[[ Task input, beginning ]]

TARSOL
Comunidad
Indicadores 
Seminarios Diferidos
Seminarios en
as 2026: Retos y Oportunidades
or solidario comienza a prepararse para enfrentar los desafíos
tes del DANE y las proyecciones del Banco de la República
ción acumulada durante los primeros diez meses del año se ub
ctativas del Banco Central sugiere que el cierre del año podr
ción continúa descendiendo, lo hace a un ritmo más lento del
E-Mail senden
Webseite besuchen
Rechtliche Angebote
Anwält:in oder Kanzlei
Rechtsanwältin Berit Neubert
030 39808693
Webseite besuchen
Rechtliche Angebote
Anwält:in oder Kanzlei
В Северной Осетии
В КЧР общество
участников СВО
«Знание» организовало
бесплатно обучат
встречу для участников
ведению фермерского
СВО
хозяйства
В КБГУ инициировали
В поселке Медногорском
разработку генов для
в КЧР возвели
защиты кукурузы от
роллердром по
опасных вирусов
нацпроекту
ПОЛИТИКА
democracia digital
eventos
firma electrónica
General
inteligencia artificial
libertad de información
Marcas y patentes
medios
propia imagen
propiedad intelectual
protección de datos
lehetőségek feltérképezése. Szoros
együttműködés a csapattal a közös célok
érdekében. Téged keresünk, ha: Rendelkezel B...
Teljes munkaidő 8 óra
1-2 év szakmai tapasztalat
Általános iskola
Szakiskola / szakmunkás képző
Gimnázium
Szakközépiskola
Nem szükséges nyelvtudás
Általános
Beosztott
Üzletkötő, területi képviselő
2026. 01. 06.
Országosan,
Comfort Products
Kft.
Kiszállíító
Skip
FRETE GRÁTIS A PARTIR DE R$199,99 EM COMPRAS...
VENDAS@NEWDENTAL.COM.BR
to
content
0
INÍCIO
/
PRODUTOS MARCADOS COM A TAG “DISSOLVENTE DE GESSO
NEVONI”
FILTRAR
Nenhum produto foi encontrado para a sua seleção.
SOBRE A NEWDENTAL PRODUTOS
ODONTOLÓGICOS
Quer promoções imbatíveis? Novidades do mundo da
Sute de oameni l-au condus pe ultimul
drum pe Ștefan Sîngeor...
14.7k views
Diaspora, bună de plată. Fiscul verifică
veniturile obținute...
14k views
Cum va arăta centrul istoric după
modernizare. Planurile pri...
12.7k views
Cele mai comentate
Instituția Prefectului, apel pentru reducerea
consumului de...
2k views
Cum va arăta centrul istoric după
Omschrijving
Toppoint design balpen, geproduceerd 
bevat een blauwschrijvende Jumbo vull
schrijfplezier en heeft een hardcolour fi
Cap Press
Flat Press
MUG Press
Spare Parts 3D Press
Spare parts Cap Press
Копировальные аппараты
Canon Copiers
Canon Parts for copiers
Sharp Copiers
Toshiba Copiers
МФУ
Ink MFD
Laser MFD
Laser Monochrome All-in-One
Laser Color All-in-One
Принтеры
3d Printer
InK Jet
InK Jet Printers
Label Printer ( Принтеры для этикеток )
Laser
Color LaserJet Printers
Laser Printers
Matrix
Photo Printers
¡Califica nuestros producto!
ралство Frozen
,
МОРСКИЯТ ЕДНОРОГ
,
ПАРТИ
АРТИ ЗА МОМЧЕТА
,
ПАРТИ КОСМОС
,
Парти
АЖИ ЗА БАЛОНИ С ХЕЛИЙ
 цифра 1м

[[ Task input, end ]]

Activity →
Transcribe exactly, and only, the lines from the opening line of the records through the line containing "Sute de oameni l-au condus pe ultimul".

Task output →
TARSOL
Comunidad
Indicadores 
Seminarios Diferidos
Seminarios en
as 2026: Retos y Oportunidades
or solidario comienza a prepararse para enfrentar los desafíos
tes del DANE y las proyecciones del Banco de la República
ción acumulada durante los primeros diez meses del año se ub
ctativas del Banco Central sugiere que el cierre del año podr
ción continúa descendiendo, lo hace a un ritmo más lento del
E-Mail senden
Webseite besuchen
Rechtliche Angebote
Anwält:in oder Kanzlei
Rechtsanwältin Berit Neubert
030 39808693
Webseite besuchen
Rechtliche Angebote
Anwält:in oder Kanzlei
В Северной Осетии
В КЧР общество
участников СВО
«Знание» организовало
бесплатно обучат
встречу для участников
ведению фермерского
СВО
хозяйства
В КБГУ инициировали
В поселке Медногорском
разработку генов для
в КЧР возвели
защиты кукурузы от
роллердром по
опасных вирусов
нацпроекту
ПОЛИТИКА
democracia digital
eventos
firma electrónica
General
inteligencia artificial
libertad de información
Marcas y patentes
medios
propia imagen
propiedad intelectual
protección de datos
lehetőségek feltérképezése. Szoros
együttműködés a csapattal a közös célok
érdekében. Téged keresünk, ha: Rendelkezel B...
Teljes munkaidő 8 óra
1-2 év szakmai tapasztalat
Általános iskola
Szakiskola / szakmunkás képző
Gimnázium
Szakközépiskola
Nem szükséges nyelvtudás
Általános
Beosztott
Üzletkötő, területi képviselő
2026. 01. 06.
Országosan,
Comfort Products
Kft.
Kiszállíító
Skip
FRETE GRÁTIS A PARTIR DE R$199,99 EM COMPRAS...
VENDAS@NEWDENTAL.COM.BR
to
content
0
INÍCIO
/
PRODUTOS MARCADOS COM A TAG “DISSOLVENTE DE GESSO
NEVONI”
FILTRAR
Nenhum produto foi encontrado para a sua seleção.
SOBRE A NEWDENTAL PRODUTOS
ODONTOLÓGICOS
Quer promoções imbatíveis? Novidades do mundo da
Sute de oameni l-au condus pe ultimul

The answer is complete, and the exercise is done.